By Sarah Algethami, Staff Reporter
Dubai: These days, you don’t have to visit a theme park to ride a roller coaster, thanks to virtual reality (VR) technology.
On Monday, scores of visitors at Gitex Technology Week, taking place at the Dubai World Trade Centre (DWTC), queued to experience riding a virtual reality roller coaster. Visitors filled the 32 4D motion chair virtual reality theatre set up by the DWTC, with 461 riders helping establish a new Guinness World Record for the most participants to ride a virtual reality roller coaster in one hour. The seats rocked to give the effect that the participants, wearing Samsung Gear VR headsets, were on a roller coaster.
Leaving the theatre, Fatima Tariq, a Dubai resident, said the experience was “amazing”, adding that she had “tried virtual reality before but not in a setting like this”.
Baber Javed, a tourist from Pakistan, said while he enjoyed the virtual reality ride, the picture quality was not very clear.
“The feeling of actually being on a roller coaster was there. The only downside was that the resolution and picture quality wasn’t very clear. The Sony [PlayStation VR] has a better resolution, but this had a wider field of view,” he said.

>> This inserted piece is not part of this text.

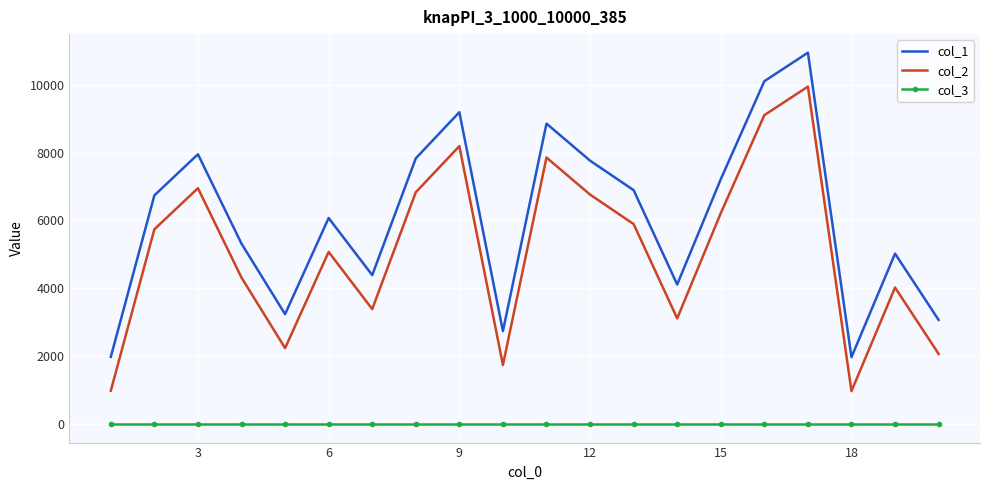

True or false: col_2 and col_3 intersect in this chart.

False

The virtual reality theatre is a first for Gitex Technology Week. “We want to have an accreditation where we are recorded in the Guinness Book of World Records,” Jessie Ng, director of live events and creative strategy at DWTC, told Gulf News at the exhibition.

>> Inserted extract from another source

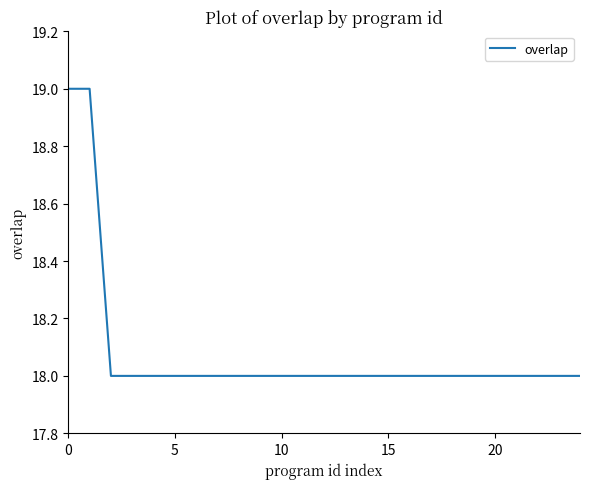

What is the greatest value displayed?

19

The virtual and augmented reality technology market could be worth a trillion dollars by 2035, according to a report by the analysis unit of investment bank Citi, released earlier this month.
“VR/AR is now firmly on the radar as an investment theme and is expanding as an industry and we believe it will be used in a wide range of applications and in a number of different industries going forward,” Citi said in the report.
Besides Samsung’s Gear VR, this year has seen the launch of other virtual reality headsets by competitors, including the Oculus Rift, HTC Vive and Sony’s PlayStation VR.
Alongside gaming, Citi predicts that the market will expand to include content that allows consumers to visit concerts, zoos and theme parks, and watch movies and television shows.
Hardware, mainly virtual reality headsets for gaming, will be the driver of the industry’s growth, with the overall virtual and augmented reality market likely to reach $692 billion by 2025, according to Citi.
“Given the global e-commerce and m-commerce market is currently around $1 trillion, and is expected to rise to $4 trillion by 2030, even if VR/AR only gets a small percentage of the market, it would be a significant driver to the growth of the VR/AR market overall.”
Global consultancy Deloitte expects 2.5 million virtual reality headsets to be sold in 2016, according to a report published last August. Meanwhile, research firm CCS Insight predicts that 24 million virtual and augmented reality devices will be sold by 2018.